June 27, 2019 — DENVER – A computer-assisted reporting tool integrated directly into the radiology workflow bolstered the ability of clinicians to distinguish benign from malignant lung nodules on CT lung screening exams in a new study, presented on Wednesday at the Society for Imaging Informatics in Medicine (SIIM) annual meeting.
The researchers from Massachusetts General Hospital developed the proprietary reporting tool based on the Brock University risk calculator, which estimates the risk of lung nodule malignancy using various patient and imaging variables. Their tool provided automated risk estimations of lung nodule malignancy to radiologists as they examined screening CT scans.
The reporting tool demonstrated an ability to discriminate cancer among lung nodules that radiologists deemed suspicious on initial observation, presenter Dr.

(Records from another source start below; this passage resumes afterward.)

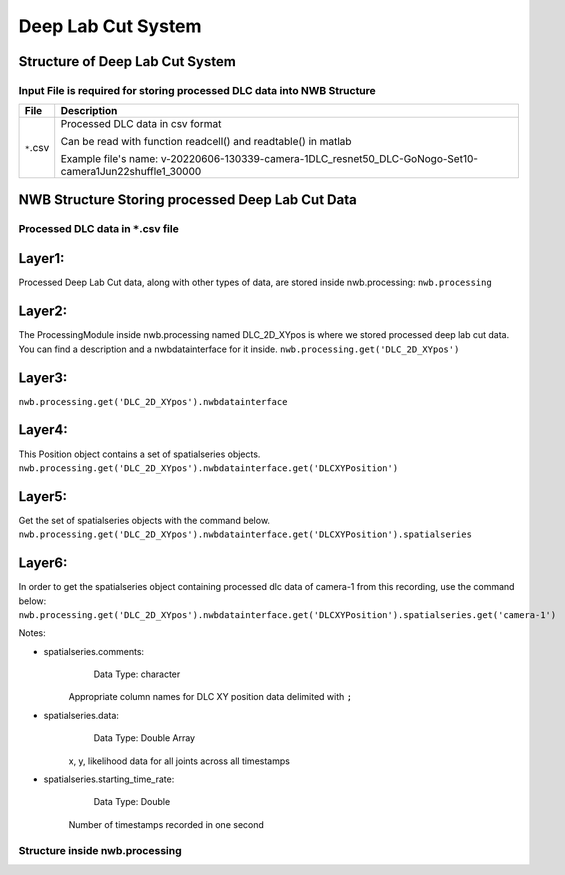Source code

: -------------------
Deep Lab Cut System
-------------------

Structure of Deep Lab Cut System
-----------------------------------


Input File is required for storing processed DLC data into NWB Structure
"""""""""""""""""""""""""""""""""""""""""""""""""""""""""

+---------------+-----------------------------------------------------------------------------------------------------------------------+
|      File     |                       Description                                   							|
+===============+=======================================================================================================+===============+
|               | Processed DLC data in csv format                                   							|
|  ``*``.csv    |                                                                     							|
|               | Can be read with function readcell() and readtable() in matlab      							|
|               | 			      			                      							|
|		| Example file's name: v-20220606-130339-camera-1DLC_resnet50_DLC-GoNogo-Set10-camera1Jun22shuffle1_30000		|	
+---------------+-----------------------------------------------------------------------------------------------------------------------+


NWB Structure Storing processed Deep Lab Cut Data
------------------------------------------


Processed DLC data in ``*``.csv file
"""""""""""""""""""""""""""""""""""""""""""

Layer1:
-----
Processed Deep Lab Cut data, along with other types of data, are stored inside nwb.processing:
``nwb.processing``

.. image:: figures/systemdlc_layer1.png


Layer2:
-----
The ProcessingModule inside nwb.processing named DLC_2D_XYpos is where we stored processed deep lab cut data.
You can find a description and a nwbdatainterface for it inside.
``nwb.processing.get('DLC_2D_XYpos')``

.. image:: figures/systemdlc_layer2.png


Layer3:
----- 
``nwb.processing.get('DLC_2D_XYpos').nwbdatainterface``

.. image:: figures/systemdlc_layer3.png


Layer4:
----- 
This Position object contains a set of spatialseries objects.
``nwb.processing.get('DLC_2D_XYpos').nwbdatainterface.get('DLCXYPosition')``

.. image:: figures/systemdlc_layer4.png


Layer5:
----- 
Get the set of spatialseries objects with the command below.
``nwb.processing.get('DLC_2D_XYpos').nwbdatainterface.get('DLCXYPosition').spatialseries``

.. image:: figures/systemdlc_layer5.png


Layer6:
----- 
In order to get the spatialseries object containing processed dlc data of camera-1 from this recording, use the command below:
``nwb.processing.get('DLC_2D_XYpos').nwbdatainterface.get('DLCXYPosition').spatialseries.get('camera-1')``

.. image:: figures/systemdlc_spatialseries.png

Notes:

* spatialseries.comments: 
          Data Type: character
	Appropriate column names for DLC XY position data delimited with ``;``

* spatialseries.data: 
          Data Type: Double Array
	x, y, likelihood data for all joints across all timestamps
          
* spatialseries.starting_time_rate:
          Data Type: Double
        Number of timestamps recorded in one second
	

Structure inside nwb.processing
"""""""""""""""""""""""""""""""""""""""""""          

.. image:: figures/systemdlc_illustration.png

Renata Almeida, PhD, told session attendees.
“Our tool made the Brock University risk calculator actionable at the radiologist point of care in an efficient and nondisruptive way … showing it has the potential to optimize the prediction of nodule malignancy in patients undergoing CT lung cancer screening,” she said.
In recent years, various groups have sought to improve the efficiency of lung cancer screening by incorporating computer-aided detection, risk-prediction models, and artificial intelligence algorithms into the radiology reading workflow. Risk models, in particular, have proved capable of predicting the malignancy of lung nodules by taking into account a combination of variables, from patient demographics to nodule characteristics.
One such model, known as the Brock University risk calculator, can estimate the potential malignancy of lung nodules that have at least a 1% chance of progressing into cancer, i.e., American College of Radiology (ACR) lung screening reporting and data system (Lung-RADS) categories 3 or 4 nodules. Yet few, if any, risk models and calculators are currently integrated into the radiology reading workflow, Almeida noted.
“Some studies have shown that information provided by the Brock University risk calculator can add value to CT lung cancer screening,” she said. “However, the only way you can use [the calculator] is by accessing it on a website or downloading an Excel sheet. As you can imagine, this would be very disruptive for the radiologist’s workflow.”
Almeida and colleagues thus developed a computer-assisted reporting tool and tested the viability of including it in the radiology workflow. The tool uses the Brock University risk calculator to estimate the malignancy of every lung nodule found in a set of screening CT scans and then provides this information directly to radiologists while they review the imaging data.
The researchers applied their reporting tool to the evaluation of 182 individuals who underwent CT lung screening between 2013 and 2015. The average age of the cohort was 63 years, and 82.4% were female.
In all, the reporting tool calculated malignancy risk for 818 lung nodules, 4.2% of which were confirmed to be cancerous. The proportion of nodules confirmed to be malignant was 1% for Lung-RADS category 3 nodules and 9.1% for Lung-RADS category 4 nodules.
More efficient screening
The researchers’ reporting tool proved effective at differentiating malignant from benign Lung-RADS 3 and Lung-RADS 4 nodules (p = 0.017; p < 0.0001), with notably high accuracy and sensitivity for category 4 nodules.
Using standard reading methods, all individuals who have a Lung-RADS 3 nodule found during CT lung screening are generally asked to return for follow-up imaging six months after the initial screening exam, despite having only a 1% to 2% risk of developing lung cancer. Using the risk calculator to estimate the malignancy risk of each nodule on screening CT scans could help decrease the need for unnecessary additional imaging for many of these individuals, Almeida noted.
Having the risk calculations made available to radiologists without referring to external sources makes regular use of this information feasible in radiology practice, she continued. Overall, the amount of time clinicians spend entering details about nodule features into the reporting tool is minimal compared with how much time the information allows clinicians to save.
The findings showed that “computer-assisted reporting tools can standardize the content of the radiology report and integrate available guideline recommendations into the radiologist’s workflow,” she said. “Combining the reporting tool with the [Lung-RADS] nodule management system may ultimately result in the redirection of resources for patients with a higher probability of cancer.”